──────── Study material ────────

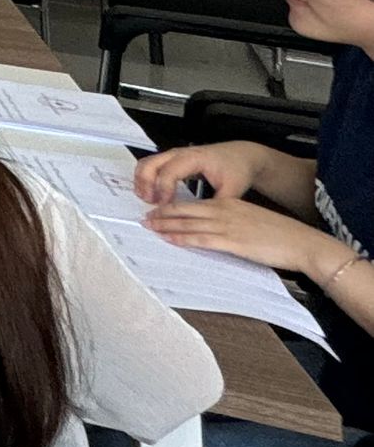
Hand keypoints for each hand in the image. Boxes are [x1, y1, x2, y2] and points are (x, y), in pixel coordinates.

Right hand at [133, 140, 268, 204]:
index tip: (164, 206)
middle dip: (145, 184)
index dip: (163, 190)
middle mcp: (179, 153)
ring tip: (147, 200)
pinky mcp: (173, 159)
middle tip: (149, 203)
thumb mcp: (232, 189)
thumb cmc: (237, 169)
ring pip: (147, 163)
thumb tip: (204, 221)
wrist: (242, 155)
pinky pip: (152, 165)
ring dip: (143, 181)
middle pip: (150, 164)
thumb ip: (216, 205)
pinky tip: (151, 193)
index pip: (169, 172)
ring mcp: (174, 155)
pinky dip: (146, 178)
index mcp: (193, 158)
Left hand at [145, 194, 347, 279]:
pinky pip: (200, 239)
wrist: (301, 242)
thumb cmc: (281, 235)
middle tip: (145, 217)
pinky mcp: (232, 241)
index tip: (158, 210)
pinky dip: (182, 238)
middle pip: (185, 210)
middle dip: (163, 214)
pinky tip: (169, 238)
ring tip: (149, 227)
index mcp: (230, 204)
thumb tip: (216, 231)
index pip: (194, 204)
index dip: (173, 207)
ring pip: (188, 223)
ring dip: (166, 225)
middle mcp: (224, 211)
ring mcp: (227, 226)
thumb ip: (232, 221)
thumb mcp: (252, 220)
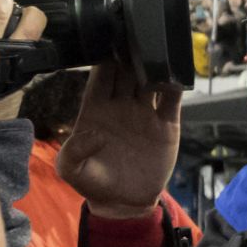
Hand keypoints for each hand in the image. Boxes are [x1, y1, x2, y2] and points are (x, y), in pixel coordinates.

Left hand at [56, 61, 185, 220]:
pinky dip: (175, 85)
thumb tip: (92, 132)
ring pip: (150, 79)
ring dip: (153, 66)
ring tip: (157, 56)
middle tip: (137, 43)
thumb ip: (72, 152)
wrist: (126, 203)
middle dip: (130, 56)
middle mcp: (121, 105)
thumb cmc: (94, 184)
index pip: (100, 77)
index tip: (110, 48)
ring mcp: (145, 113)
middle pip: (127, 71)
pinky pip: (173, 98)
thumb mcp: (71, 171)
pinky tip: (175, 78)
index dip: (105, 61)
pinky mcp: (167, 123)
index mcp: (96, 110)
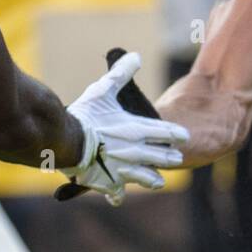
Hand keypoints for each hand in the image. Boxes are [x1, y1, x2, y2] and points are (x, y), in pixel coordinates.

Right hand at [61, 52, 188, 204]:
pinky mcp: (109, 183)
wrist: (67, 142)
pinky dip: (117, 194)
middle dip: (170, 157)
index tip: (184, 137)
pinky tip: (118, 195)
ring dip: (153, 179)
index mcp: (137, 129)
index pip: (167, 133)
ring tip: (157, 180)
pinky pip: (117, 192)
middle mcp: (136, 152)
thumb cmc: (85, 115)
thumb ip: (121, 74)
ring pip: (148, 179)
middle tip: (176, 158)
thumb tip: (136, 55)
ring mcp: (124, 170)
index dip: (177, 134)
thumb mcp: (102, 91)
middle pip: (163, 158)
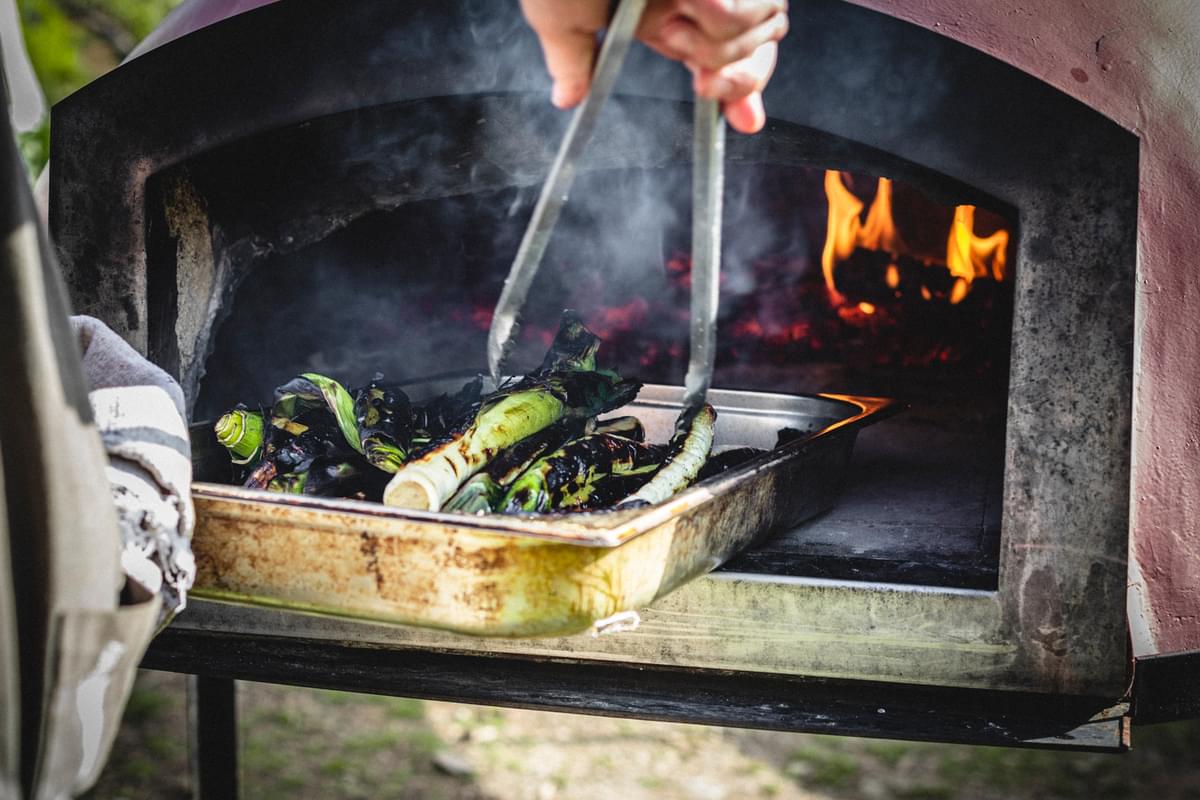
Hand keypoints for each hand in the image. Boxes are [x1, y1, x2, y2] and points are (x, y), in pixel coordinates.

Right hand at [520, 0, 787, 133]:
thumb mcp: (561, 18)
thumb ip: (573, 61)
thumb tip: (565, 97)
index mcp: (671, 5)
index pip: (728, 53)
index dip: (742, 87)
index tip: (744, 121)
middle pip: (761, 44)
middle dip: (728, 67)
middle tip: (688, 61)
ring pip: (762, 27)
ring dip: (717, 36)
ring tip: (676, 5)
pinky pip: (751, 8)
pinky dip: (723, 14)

────────

◆ **Task item**: Using the entries above, copy out all lines that contain the string "Right".

◆ **Answer to the problem**:
Right hand at [133, 140, 268, 204]:
Right hand at [61, 52, 188, 204]:
Right hand at [520, 0, 787, 133]:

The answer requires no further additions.